** WHAT IS ASKED **
• A. Condense the paragraph of the lighting design text that opens with "Lighting needs differ from space to space" into a short bulleted list that retains its main facts.
• B. Reproduce a passage of the lighting design text verbatim, beginning at the words "There are several" and stopping after "from 0 to 100.".

** SOURCE EXCERPT **
____
What does "Green" mean? The term "Green" to most people is anything that saves energy, cost or material. The push for going green started in the 1970's in the US and to this day is trying to move forward through the efforts of sustainable design companies and alternative energy companies.
Efficient Lighting Design Concepts
Lighting needs differ from space to space, mainly due to the purpose of the space. Lighting designers measure the amount of light a space needs in terms of footcandles. There are standards associated with spaces which vary depending on certain factors. Some classifications of spaces include: offices, manufacturing, assembly spaces, houses of worship, healthcare, and theaters.
There are several terms that need mentioned to create a basis for understanding efficient lighting design:
measured in Kelvin (K), refers to the exact shade of white light. The lower the color temperature, the warmer (more orange). The higher the color temperature, the cooler (more blue). Some examples are:
- Candlelight - 1850K
- Standard Incandescent - 2700K
- Most Warm White LEDs - 3000K
- Fluorescent - 3500K-5500K
- Daylight White (Noon, direct sun) - 5600K
- Daylight in Shadows - 7000K
- Overcast Daylight - 8000K-10000K
Color Rendering Index (CRI):
measure of the ability of a light source to reproduce the colors of various objects faithfully in comparison with an ideal or natural light source. The higher the CRI rating, the better color rendering of the light source. This scale ranges from 0 to 100.
measure of the perceived power of a light source. Luminous flux takes into account the varying sensitivity of the human eye to different wavelengths of light.
measure of how well a light source produces visible light. It is the ratio of luminous flux to power draw. (Lumens per watt) The highest attainable efficacy known to date is 683.002 lm/w which is green light at 555nm.
Emerging Technologies in Lighting
There are many types of lighting in use these days. For comparison, this article will talk about 5 different artificial light sources: incandescent, halogen, gas discharge, fluorescent, and LED.
____
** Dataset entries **

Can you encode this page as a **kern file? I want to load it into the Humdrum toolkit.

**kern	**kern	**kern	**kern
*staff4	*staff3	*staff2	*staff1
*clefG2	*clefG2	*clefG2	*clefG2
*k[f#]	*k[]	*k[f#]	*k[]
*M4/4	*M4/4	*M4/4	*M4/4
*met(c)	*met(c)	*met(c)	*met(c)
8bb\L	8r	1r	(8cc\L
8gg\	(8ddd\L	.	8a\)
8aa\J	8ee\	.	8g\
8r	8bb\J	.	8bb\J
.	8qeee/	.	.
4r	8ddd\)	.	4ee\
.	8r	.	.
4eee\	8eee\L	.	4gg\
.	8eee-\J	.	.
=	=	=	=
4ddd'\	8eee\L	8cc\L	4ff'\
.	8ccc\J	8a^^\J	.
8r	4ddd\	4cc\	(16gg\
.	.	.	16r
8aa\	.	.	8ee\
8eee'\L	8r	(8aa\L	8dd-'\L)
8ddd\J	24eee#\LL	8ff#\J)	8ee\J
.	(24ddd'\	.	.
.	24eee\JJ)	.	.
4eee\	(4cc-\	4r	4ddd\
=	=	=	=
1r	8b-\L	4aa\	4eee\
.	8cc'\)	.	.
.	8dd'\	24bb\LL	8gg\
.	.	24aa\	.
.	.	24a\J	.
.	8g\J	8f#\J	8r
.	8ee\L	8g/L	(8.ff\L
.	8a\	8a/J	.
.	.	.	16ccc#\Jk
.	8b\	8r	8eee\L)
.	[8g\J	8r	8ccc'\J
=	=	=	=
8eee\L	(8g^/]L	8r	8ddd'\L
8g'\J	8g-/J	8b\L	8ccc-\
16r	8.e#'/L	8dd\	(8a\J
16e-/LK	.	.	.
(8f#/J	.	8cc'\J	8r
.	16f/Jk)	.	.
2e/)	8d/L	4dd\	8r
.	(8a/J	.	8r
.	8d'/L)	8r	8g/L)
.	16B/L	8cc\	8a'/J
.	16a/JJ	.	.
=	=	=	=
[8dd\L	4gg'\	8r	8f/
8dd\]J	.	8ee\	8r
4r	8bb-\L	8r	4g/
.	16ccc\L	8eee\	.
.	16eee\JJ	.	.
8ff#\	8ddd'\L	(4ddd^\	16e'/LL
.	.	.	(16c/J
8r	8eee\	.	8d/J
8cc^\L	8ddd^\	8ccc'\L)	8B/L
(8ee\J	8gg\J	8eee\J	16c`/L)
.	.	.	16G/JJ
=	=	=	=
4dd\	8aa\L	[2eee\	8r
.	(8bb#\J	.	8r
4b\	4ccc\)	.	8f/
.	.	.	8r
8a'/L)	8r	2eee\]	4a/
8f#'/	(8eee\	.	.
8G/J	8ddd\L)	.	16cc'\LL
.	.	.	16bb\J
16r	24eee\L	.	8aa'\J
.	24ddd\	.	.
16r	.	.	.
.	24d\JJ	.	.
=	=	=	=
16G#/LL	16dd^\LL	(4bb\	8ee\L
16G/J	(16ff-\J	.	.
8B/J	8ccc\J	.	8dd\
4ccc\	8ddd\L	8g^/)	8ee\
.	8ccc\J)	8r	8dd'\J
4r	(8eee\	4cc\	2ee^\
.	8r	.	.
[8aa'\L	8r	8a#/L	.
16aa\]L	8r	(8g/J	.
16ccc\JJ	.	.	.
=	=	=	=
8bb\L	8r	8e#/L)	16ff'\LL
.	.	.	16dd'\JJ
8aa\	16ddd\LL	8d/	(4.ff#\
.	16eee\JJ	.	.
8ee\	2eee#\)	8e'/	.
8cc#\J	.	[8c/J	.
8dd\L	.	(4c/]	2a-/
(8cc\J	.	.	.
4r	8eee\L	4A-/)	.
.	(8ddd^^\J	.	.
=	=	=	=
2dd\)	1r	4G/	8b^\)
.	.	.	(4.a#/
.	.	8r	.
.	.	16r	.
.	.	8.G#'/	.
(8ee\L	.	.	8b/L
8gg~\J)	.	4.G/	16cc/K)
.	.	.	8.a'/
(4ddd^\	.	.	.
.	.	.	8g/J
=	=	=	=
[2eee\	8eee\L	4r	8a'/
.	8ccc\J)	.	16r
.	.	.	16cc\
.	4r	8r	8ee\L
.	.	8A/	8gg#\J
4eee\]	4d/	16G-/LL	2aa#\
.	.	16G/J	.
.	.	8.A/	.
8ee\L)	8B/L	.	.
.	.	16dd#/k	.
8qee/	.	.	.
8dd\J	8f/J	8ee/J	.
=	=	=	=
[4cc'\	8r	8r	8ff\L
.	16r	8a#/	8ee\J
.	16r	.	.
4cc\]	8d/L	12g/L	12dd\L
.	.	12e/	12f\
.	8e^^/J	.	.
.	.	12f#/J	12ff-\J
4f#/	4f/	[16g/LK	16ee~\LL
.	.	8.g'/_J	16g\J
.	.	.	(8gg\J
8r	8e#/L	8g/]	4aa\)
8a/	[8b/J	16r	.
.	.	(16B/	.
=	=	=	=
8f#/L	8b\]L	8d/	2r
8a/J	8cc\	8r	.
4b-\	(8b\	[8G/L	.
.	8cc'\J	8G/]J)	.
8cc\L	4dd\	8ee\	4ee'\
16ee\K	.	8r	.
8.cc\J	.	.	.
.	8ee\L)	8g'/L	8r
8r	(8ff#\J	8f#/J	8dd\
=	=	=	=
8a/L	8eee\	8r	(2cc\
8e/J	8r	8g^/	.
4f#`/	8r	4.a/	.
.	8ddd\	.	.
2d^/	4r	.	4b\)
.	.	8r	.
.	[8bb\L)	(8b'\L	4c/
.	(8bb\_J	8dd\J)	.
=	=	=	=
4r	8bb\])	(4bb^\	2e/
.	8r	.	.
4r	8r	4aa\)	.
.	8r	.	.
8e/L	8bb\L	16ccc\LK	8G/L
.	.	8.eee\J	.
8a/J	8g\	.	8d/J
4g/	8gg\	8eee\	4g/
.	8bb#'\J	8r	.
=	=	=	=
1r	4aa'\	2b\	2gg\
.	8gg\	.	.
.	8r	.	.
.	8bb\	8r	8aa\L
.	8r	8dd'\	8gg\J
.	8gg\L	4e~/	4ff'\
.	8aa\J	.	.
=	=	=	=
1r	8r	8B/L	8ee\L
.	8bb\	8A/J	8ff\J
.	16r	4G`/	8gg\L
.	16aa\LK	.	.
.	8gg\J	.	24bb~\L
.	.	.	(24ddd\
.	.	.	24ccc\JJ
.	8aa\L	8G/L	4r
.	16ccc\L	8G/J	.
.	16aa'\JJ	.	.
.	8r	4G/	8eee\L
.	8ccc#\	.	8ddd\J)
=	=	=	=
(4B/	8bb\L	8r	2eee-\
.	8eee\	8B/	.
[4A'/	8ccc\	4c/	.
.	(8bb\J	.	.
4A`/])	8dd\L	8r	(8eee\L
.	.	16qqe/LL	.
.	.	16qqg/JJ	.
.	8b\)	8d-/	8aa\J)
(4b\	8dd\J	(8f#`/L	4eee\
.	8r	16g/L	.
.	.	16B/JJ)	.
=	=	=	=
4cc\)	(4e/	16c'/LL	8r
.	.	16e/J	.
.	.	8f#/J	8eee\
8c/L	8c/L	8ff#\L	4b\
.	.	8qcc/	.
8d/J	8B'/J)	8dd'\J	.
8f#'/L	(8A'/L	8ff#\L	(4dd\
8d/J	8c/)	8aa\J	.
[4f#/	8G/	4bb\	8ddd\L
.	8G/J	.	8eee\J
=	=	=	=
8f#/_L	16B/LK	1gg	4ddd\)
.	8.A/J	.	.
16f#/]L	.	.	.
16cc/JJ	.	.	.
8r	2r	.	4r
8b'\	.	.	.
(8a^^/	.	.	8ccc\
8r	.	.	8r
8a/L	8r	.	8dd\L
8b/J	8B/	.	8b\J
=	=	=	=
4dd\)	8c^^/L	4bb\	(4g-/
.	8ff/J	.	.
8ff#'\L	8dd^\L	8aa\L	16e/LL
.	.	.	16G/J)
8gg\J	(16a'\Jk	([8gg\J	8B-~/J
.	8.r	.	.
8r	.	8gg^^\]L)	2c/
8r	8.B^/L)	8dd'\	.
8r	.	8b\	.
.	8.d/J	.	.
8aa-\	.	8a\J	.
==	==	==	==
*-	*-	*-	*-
____
** SOLUTIONS BY TASK **
• A.
- Lighting needs vary between spaces, chiefly because of each space's purpose.
- Lighting designers measure the light a space requires in footcandles.
- Standards apply to spaces and vary with certain factors.
- Space classifications include offices, manufacturing, assembly spaces, houses of worship, healthcare, and theaters.

• B.
There are several terms that need mentioned to create a basis for understanding efficient lighting design:
measured in Kelvin (K), refers to the exact shade of white light. The lower the color temperature, the warmer (more orange). The higher the color temperature, the cooler (more blue). Some examples are:
- Candlelight - 1850K
- Standard Incandescent - 2700K
- Most Warm White LEDs - 3000K
- Fluorescent - 3500K-5500K
- Daylight White (Noon, direct sun) - 5600K
- Daylight in Shadows - 7000K
- Overcast Daylight - 8000K-10000K
Color Rendering Index (CRI):
measure of the ability of a light source to reproduce the colors of various objects faithfully in comparison with an ideal or natural light source. The higher the CRI rating, the better color rendering of the light source. This scale ranges from 0 to 100.